練習問題
- A) 石原産業の記事の「幅800ミリメートルを超える」から「の整備や人材育成に取り組む。」までを、両端を含めてそのまま書き写せ。
- B) 次の(i)〜(iii)が石原産業の記事の内容と合うかどうかを、それぞれ「はい」か「いいえ」で答え、判断の根拠となる記事中の語句を正確に引用せよ。
(i) 石原産業は今回の投資額を公表している。
(ii) 新たに導入する加工機のテーパ加工の最大角度は45度である。
(iii) 幅800ミリメートルを超えるワイヤ放電加工機を導入するのは今回が初めてである。
- C) 石原産業の記事によると、同社は大型・高精度の加工事業に関連する売上高を、5年後をめどにどうする方針か答えてください。

*** 本文抜粋 ***

石原産業、ワイヤカット能力増強 大物を高精度加工
石原産業は、ワイヤカット能力を増強する。大物の加工対象物(ワーク)を高精度に加工するワイヤ放電加工機1機を新たに導入し、9月の稼働を予定する。同カット能力を現在比10―20%引き上げる。投資額は非公表。大型・高精度化のニーズに対応した体制を整えて受注拡大を目指す。
本社工場に導入するのは、スイス・GFマシニングソリューションズ製「CUT P 800」。軸移動量はX軸800ミリ×Y軸550ミリ×Z軸510ミリメートルで、ピッチ精度はプラスマイナス3マイクロメートル(マイクロは100万分の1)。大物のワークを1回でカットできる。
斜めにカットするテーパ加工の最大角度は45度で、より複雑な加工に対応。半導体や自動車部品の金型加工だけでなく、自動機用の精密部品や医療機器の加工も可能になる。
幅800ミリメートルを超えるワイヤ放電加工機は2台目。複数台をそろえることで同時進行の加工が可能になり、増産と短納期に対応する。
同社は大型・高精度の加工事業を新たな事業の柱に育て、関連する売上高を5年後をめどに現在比2倍に増やす方針。マシニングセンター(MC)、研磨機は導入済み。ワイヤ放電加工機の増強で小型から大型まで、精密複合加工をトータルでこなせる体制がほぼ整う。引き続き工場環境の整備や人材育成に取り組む。

*** 表示データ ***

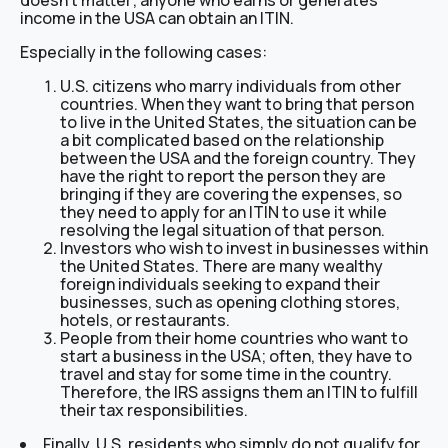
doesn’t matter; anyone who earns or generates
income in the USA can obtain an ITIN.
Especially in the following cases:
U.S. citizens who marry individuals from other
countries. When they want to bring that person
to live in the United States, the situation can be
a bit complicated based on the relationship
between the USA and the foreign country. They
have the right to report the person they are
bringing if they are covering the expenses, so
they need to apply for an ITIN to use it while
resolving the legal situation of that person.
Investors who wish to invest in businesses within
the United States. There are many wealthy
foreign individuals seeking to expand their
businesses, such as opening clothing stores,
hotels, or restaurants.
People from their home countries who want to
start a business in the USA; often, they have to
travel and stay for some time in the country.
Therefore, the IRS assigns them an ITIN to fulfill
their tax responsibilities.
Finally, U.S. residents who simply do not qualify for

***

設問別解答
- A)
幅800ミリメートルを超えるワイヤ放電加工機は2台目。複数台をそろえることで同時進行の加工が可能になり、増産と短納期に対応する。
同社は大型・高精度の加工事業を新たな事業の柱に育て、関連する売上高を5年後をめどに現在比2倍に増やす方針。マシニングセンター(MC)、研磨機は導入済み。ワイヤ放電加工機の増強で小型から大型まで、精密複合加工をトータルでこなせる体制がほぼ整う。引き続き工場環境の整備や人材育成に取り組む。

- B)
(i) いいえ。「投資額は非公表。」
(ii) はい。「斜めにカットするテーパ加工の最大角度は45度で、より複雑な加工に対応。」
(iii) いいえ。「幅800ミリメートルを超えるワイヤ放電加工機は2台目。」

- C) 現在比2倍に増やす方針である。